Parenting

Having Kids Close In Age Doesn't Guarantee Their BFF Status

by Elizabeth Broadbent
Peaople Images / iStock

I don’t think my mom intentionally had my sister and me a mere 16 months apart. But everyone treated it as serendipitous: We would always have a playmate! We would be best friends!

Instead, to us, we always had someone to take from, someone to tease, and someone to hit. I couldn’t stand her — she had long blonde hair that everyone always cooed over. I was more homely but could name the moons of Mars. I felt ugly. She felt stupid. It didn’t help that we had the same teachers at the school where she was two years behind me. They often openly compared us. “Your sister got a perfect score,” a teacher once informed her, in front of the whole class. “There’s no reason you can’t too.” Except there was. She wasn’t me.

And then there were our personalities — both prickly, both quick to take offense. We fought constantly. “Katie is your cross to bear,” my grandmother told me. I was suffering mightily from untreated mental health issues. Maybe Kate was too. I don’t know because she stopped speaking to us around the time my second son was a year old, for a variety of reasons both my fault and hers. We were supposed to be best friends, but the truth is, having kids close together doesn’t guarantee they’ll get along.

━━━━━━

### TASK REQUIREMENTS
**A)** Edit the essay on siblings close in age from "Instead, to us, we" to "She wasn’t me.", putting "rings of Saturn" in place of "moons of Mars".
**B)** Mark each statement yes or no according to the essay on siblings close in age, and quote the words that decide it: (i) The two sisters were born 16 months apart. (ii) The two sisters had different teachers at school. (iii) The grandmother described Katie as a cross to bear.
**C)** Please write the next part of the essay on siblings close in age, picking up after its final sentence.
The listing comes from a different source than the essay on siblings close in age.

### RECORD EXTRACTS
━━━━━━

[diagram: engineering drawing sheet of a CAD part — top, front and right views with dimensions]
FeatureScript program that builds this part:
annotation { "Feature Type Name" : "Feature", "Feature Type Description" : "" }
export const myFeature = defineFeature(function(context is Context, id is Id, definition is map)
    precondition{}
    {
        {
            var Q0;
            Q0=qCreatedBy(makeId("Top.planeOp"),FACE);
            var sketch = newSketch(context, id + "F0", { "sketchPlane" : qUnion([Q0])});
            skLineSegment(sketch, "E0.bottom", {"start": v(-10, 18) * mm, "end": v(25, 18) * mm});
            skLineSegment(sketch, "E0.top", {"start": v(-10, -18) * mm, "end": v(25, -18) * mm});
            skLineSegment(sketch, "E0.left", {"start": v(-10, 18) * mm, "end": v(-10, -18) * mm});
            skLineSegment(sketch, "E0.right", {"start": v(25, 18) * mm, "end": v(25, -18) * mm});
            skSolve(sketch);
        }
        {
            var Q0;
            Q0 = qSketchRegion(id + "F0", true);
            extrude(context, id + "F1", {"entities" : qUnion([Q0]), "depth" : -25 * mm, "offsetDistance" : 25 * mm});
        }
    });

━━━━━━

### OUTPUTS IN ORDER
**A)**
Instead, to us, we always had someone to take from, someone to tease, and someone to hit. I couldn’t stand her — she had long blonde hair that everyone always cooed over. I was more homely but could name the rings of Saturn. I felt ugly. She felt stupid. It didn’t help that we had the same teachers at the school where she was two years behind me. They often openly compared us. “Your sister got a perfect score,” a teacher once informed her, in front of the whole class. “There’s no reason you can’t too.” Except there was. She wasn’t me.

**B)**
(i) Yes: "my sister and me a mere 16 months apart"
(ii) No: "we had the same teachers at the school where she was two years behind me"
(iii) Yes: "“Katie is your cross to bear,” my grandmother told me."

**C)**
We all have dreams and expectations for our kids. Among them is a fervent hope that our children will love each other the way we love them, that they’ll cheer each other on and pick each other up, celebrate each other’s joys and share each other’s pains. Psychology Today says that 3-to-9-year-old sibling pairs have “experienced an extended conflict 2.5 times per 45-minute play session — once every 18 minutes.” That sounds like a lot. But in “healthy sibling relationships,” the good times outweigh the fighting. Unfortunately, all sibling relationships aren’t healthy. According to Time, 3–10% of Americans have totally cut ties with a brother or sister.

As Psychology Today says, sibling estrangement is “sometimes […] brought on by childhood dynamics that have metastasized into toxic resentment.” Basically, even though you had two kids close together, who were supposed to be best friends, like my sister and I, something went wrong. Maybe there was family favoritism. In “Unloved Daughters and Their Siblings” in Psychology Today, the author discusses Gail, whose 22-month-older sister was the “good” daughter while she was the “bad” one. Sis was an athletic A student; Gail was dyslexic, and her mother said, “an embarrassment, both inside and outside of the family.” The sisters exchange only obligatory phone calls on birthdays and holidays.

Or maybe that thing that went wrong was competition itself. My sister and I were extremely competitive and extremely jealous whenever the other received our parents’ attention — who went to what sporting event, who got praise for what accomplishment. I seethed that my father refused to come to my horseback riding competitions because they scared him; my sister seethed that those competitions took up so much time.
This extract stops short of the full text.